The U.S. Supreme Court outlined new parameters for testing suspected drunk drivers on Thursday, ruling that the Fourth Amendment allows warrantless breath tests but forbids warrantless blood tests.
“The impact of breath tests on privacy is slight, and the need for BAC [blood alcohol content] testing is great,” Justice Samuel Alito wrote for the Court in Birchfield v. North Dakota and its consolidated cases. “We reach a different conclusion with respect to blood tests. Blood tests are significantly more intrusive, and their reasonableness must be judged in light of the availability of the less invasive alternative of a breath test.”
The Court combined three cases from lower courts in the Midwest for its ruling. All of them involved state laws criminalizing the refusal of blood and breath BAC tests. In North Dakota, Danny Birchfield received a 30-day sentence and fine for refusing a warrantless blood test and Michael Baylund lost his drivers’ license after officers told him refusing a warrantless blood test was a crime. In Minnesota, William Bernard challenged his prosecution after refusing a warrantless breath test.

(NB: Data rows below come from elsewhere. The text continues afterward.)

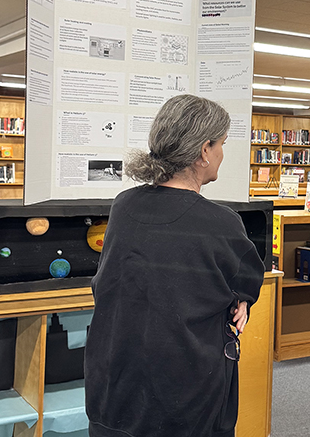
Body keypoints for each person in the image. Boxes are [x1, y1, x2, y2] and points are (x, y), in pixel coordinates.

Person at [85, 94, 265, 437]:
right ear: (204, 151)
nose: (222, 155)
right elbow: (247, 279)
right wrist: (242, 300)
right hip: (186, 397)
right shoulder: (221, 223)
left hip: (116, 389)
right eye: (222, 145)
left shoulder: (124, 206)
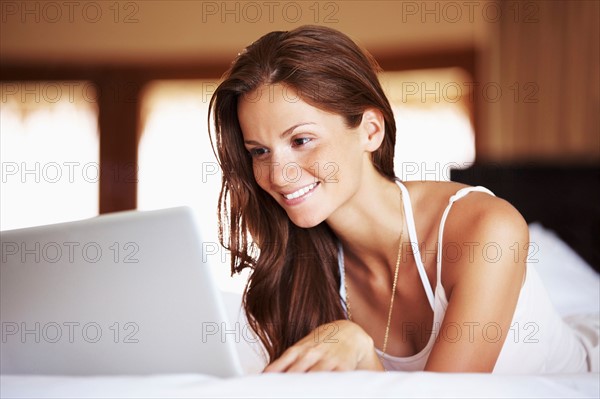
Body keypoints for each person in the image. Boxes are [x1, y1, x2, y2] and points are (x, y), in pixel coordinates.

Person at [208, 25, 590, 373]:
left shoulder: (487, 230)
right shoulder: (301, 269)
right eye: (259, 151)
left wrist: (357, 345)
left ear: (370, 131)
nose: (277, 174)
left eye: (301, 140)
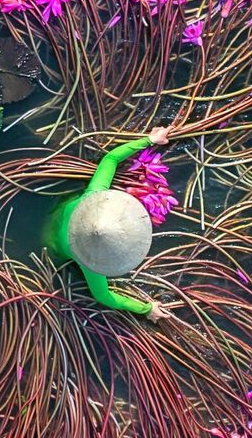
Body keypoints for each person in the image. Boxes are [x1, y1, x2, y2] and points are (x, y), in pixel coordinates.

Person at [48, 125, 170, 318]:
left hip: (56, 217)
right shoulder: (90, 267)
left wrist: (150, 139)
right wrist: (146, 309)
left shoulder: (93, 195)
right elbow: (104, 296)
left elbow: (110, 159)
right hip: (54, 249)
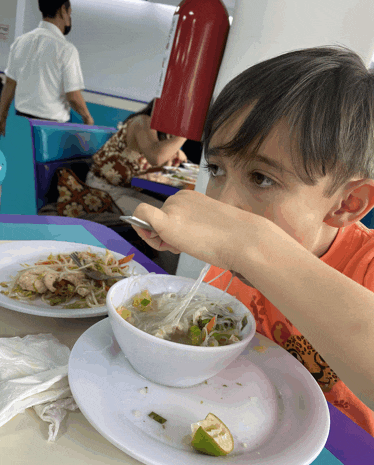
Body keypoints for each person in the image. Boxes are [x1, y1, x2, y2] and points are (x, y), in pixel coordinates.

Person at [131, 46, 374, 436]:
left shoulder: (366, 263)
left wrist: (248, 242)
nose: (224, 205)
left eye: (262, 178)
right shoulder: (233, 258)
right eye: (217, 169)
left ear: (348, 202)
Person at [0, 0, 93, 137]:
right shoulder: (66, 49)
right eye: (70, 13)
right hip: (50, 130)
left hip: (22, 125)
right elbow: (73, 96)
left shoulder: (21, 42)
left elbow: (9, 84)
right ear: (63, 11)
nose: (70, 19)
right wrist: (87, 117)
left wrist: (2, 117)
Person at [85, 99, 188, 213]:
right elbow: (156, 158)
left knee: (169, 212)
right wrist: (185, 132)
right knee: (161, 218)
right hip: (103, 190)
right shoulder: (141, 122)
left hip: (127, 188)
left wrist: (172, 158)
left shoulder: (159, 134)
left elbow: (155, 166)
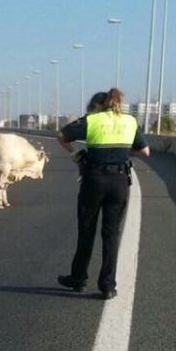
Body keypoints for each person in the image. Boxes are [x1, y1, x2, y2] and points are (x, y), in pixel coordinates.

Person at [56, 88, 150, 300]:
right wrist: (125, 152)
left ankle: (78, 278)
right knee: (111, 235)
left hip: (94, 180)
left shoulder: (93, 120)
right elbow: (145, 151)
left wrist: (77, 153)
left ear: (103, 103)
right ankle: (107, 286)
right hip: (119, 182)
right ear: (121, 103)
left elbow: (62, 135)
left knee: (86, 230)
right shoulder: (130, 121)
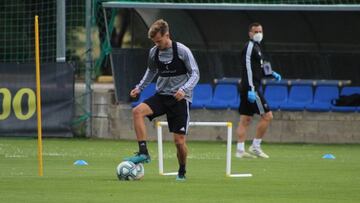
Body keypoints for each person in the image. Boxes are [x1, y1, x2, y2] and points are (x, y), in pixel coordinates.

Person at [125, 19, 200, 181]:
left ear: (167, 35)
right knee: (137, 111)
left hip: (180, 99)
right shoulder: (154, 52)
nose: (157, 44)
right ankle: (143, 152)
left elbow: (195, 74)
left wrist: (184, 89)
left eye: (159, 41)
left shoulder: (182, 51)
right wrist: (139, 88)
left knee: (179, 142)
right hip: (161, 96)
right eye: (154, 42)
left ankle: (182, 170)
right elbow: (151, 71)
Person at [235, 22, 281, 159]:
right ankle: (255, 146)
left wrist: (271, 73)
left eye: (260, 31)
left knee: (245, 119)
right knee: (267, 116)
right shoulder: (249, 47)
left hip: (248, 87)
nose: (258, 34)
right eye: (255, 32)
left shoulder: (257, 47)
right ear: (250, 33)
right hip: (251, 88)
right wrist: (251, 89)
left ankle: (240, 150)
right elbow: (248, 70)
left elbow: (260, 66)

Writing for the Court, Alito analyzed the tests under the Fourth Amendment’s search-incident-to-arrest exception. As its name suggests, the rule allows police officers to search a person’s body and immediate surroundings without a warrant after their lawful arrest. Breath BAC tests, he wrote, don’t rise to the level of intrusiveness the Fourth Amendment protects: they leave no permanent sample in the government’s possession and don’t undermine the arrestee’s dignity in any significant way.